[[ Input data open ]]

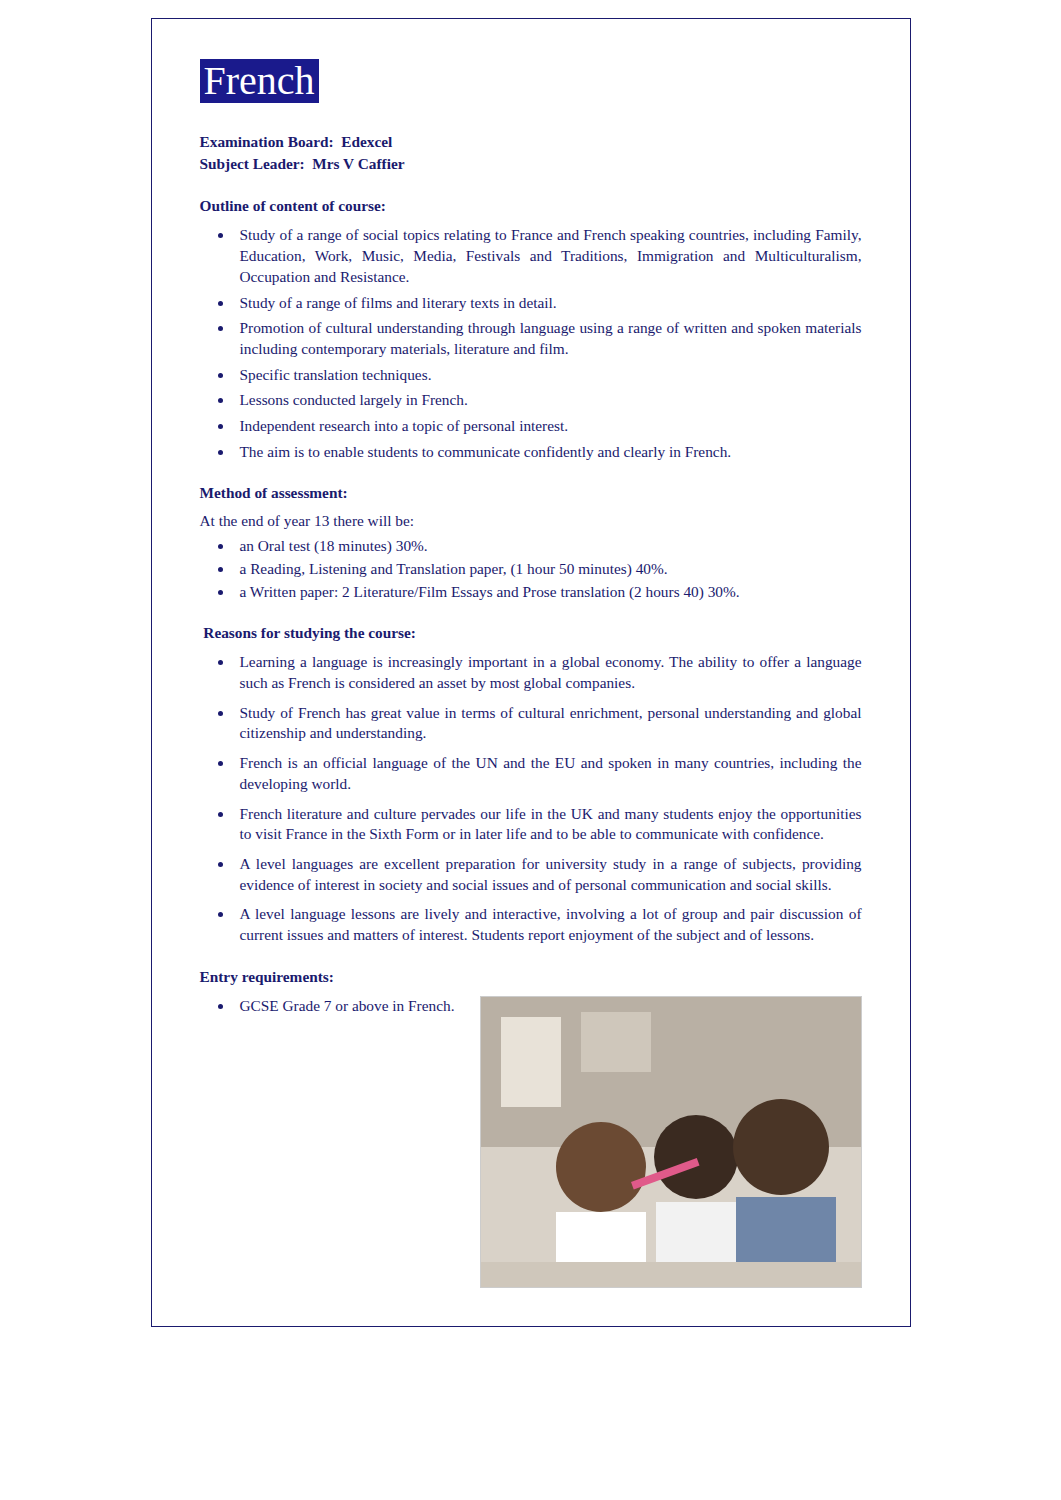French
Examination Board: Edexcel
Subject Leader: Mrs V Caffier
Outline of content of course:
Study of a range of social topics relating to France and French speaking countries, including Family, Education, Work, Music, Media, Festivals and Traditions, Immigration and Multiculturalism, Occupation and Resistance.
Study of a range of films and literary texts in detail.
Promotion of cultural understanding through language using a range of written and spoken materials including contemporary materials, literature and film.
Specific translation techniques.
Lessons conducted largely in French.
Independent research into a topic of personal interest.
The aim is to enable students to communicate confidently and clearly in French.
Method of assessment:
At the end of year 13 there will be:
an Oral test (18 minutes) 30%.
a Reading, Listening and Translation paper, (1 hour 50 minutes) 40%.
a Written paper: 2 Literature/Film Essays and Prose translation (2 hours 40) 30%.
Reasons for studying the course:
Learning a language is increasingly important in a global economy. The ability to offer a language such as French is considered an asset by most global companies.
Study of French has great value in terms of cultural enrichment, personal understanding and global citizenship and understanding.
French is an official language of the UN and the EU and spoken in many countries, including the developing world.
French literature and culture pervades our life in the UK and many students enjoy the opportunities to visit France in the Sixth Form or in later life and to be able to communicate with confidence.
A level languages are excellent preparation for university study in a range of subjects, providing evidence of interest in society and social issues and of personal communication and social skills.
A level language lessons are lively and interactive, involving a lot of group and pair discussion of current issues and matters of interest. Students report enjoyment of the subject and of lessons.
Entry requirements:
GCSE Grade 7 or above in French.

[[ Input data closed ]]

__Task brief__. From the records above, pull out every line containing the word "interest".

__Exercise response__.
Independent research into a topic of personal interest.
A level languages are excellent preparation for university study in a range of subjects, providing evidence of interest in society and social issues and of personal communication and social skills.
A level language lessons are lively and interactive, involving a lot of group and pair discussion of current issues and matters of interest. Students report enjoyment of the subject and of lessons.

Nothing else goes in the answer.